Não é de hoje que as comunidades cariocas são consideradas o “berço dos craques” do futebol brasileiro. Contudo, será que essas pessoas que assistiram de perto o talento desses meninos e, que também são apaixonados pelo esporte, terão a oportunidade de assistir, da arquibancada, um jogo da Copa do Mundo? Para Thainá Medeiros, museólogo da ONG Observatório de Favelas, não.

De acordo com Medeiros, que mora e trabalha a 3 anos no Complexo do Alemão, os jogos são para uma classe específica. “Desde a Copa das Confederações ficou bem claro que os eventos internacionais que o Brasil está sediando não têm o objetivo de atingir um público de baixa renda. Os preços no Maracanã, por exemplo, desde a sua reinauguração, também refletem essa ‘inflação esportiva’. Os valores dos ingressos da copa são, apenas, mais um braço de todo esse abuso”, disse.

Ainda segundo o museólogo, as ruas do Alemão não devem ficar tão “verdes e amarelas” este ano, como nas copas anteriores. “Não estou vendo tanta movimentação no sentido de enfeitar as ruas e organizar eventos coletivos. As conversas em torno dos jogos da copa são sobre como assistir em alguma TV na casa de alguém. Mas ao vivo? Em algum estádio? Não conheço ninguém. Talvez seja por isso que não haja empolgação: Ver um jogo que está acontecendo na sua cidade pela televisão não é bacana”, explicou.

Crianças treinam no campo do Sargento, na comunidade da Matinha, no Complexão do Alemão
Crianças treinam no campo do Sargento, na comunidade da Matinha, no Complexão do Alemão

O artista plástico Ângelo Campos, de 32 anos, é um exemplo citado por Medeiros. Nascido e criado no Complexo de Favelas do Alemão, o morador disse que se recusa a pagar por um ingresso tão caro, como o da copa. "Eu não vou assistir por causa do valor da entrada. Acho que o valor dessas entradas tem uma estratégia de estética: agradar os turistas estrangeiros e excluir a população da favela, que apesar de ser maioria na cidade, é vinculada à marginalidade. Somos vistos como um problema social", afirmou.

Campos explicou que, além de não terem condição financeira para arcar com os ingressos, muitos moradores da comunidade vão aproveitar a circulação na cidade para trabalharem como ambulantes informais. "Para o pobre, a única vantagem do mundial é a demanda de turistas, que permite a venda de bebidas e comidas nos arredores dos estádios", contou o artista.

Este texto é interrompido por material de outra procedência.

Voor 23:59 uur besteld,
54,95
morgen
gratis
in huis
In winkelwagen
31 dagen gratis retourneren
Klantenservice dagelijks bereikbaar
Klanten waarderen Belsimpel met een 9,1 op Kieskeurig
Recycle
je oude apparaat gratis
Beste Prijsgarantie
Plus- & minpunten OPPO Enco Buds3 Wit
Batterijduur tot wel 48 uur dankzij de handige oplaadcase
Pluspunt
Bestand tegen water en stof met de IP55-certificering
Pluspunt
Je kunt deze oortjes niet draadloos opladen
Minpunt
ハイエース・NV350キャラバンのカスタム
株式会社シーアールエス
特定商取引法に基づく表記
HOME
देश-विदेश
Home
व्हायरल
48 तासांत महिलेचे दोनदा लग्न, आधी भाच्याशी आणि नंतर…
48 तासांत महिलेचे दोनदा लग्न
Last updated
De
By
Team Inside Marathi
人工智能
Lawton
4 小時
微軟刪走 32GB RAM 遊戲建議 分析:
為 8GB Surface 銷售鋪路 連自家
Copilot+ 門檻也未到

De acordo com Lúcia Cabral, assim como também para todos os entrevistados na matéria do Jornal do Brasil, o preço dos ingressos não levou em consideração o piso salarial do brasileiro. “O país vai ganhar tanto dinheiro com o turismo, porque não facilitar a participação dessa população de baixa renda nos eventos? Em nenhum momento foi analisado que o salário mínimo do brasileiro é igual ou menor ao preço de muitos ingressos à venda para a Copa. Nós que vimos muitos meninos conquistarem seu espaço no gramado não vamos nos alegrar com o sucesso deles", disse.

Todos os entrevistados nesta matéria também afirmaram que, para um morador do Complexo de favelas do Alemão, assistir a um jogo da seleção brasileira na Copa do Mundo seria um marco histórico em sua vida. Contudo, nenhum deles soube informar ao Jornal do Brasil algum conhecido que tenha comprado ou, pelo menos, pesquisado os valores das entradas.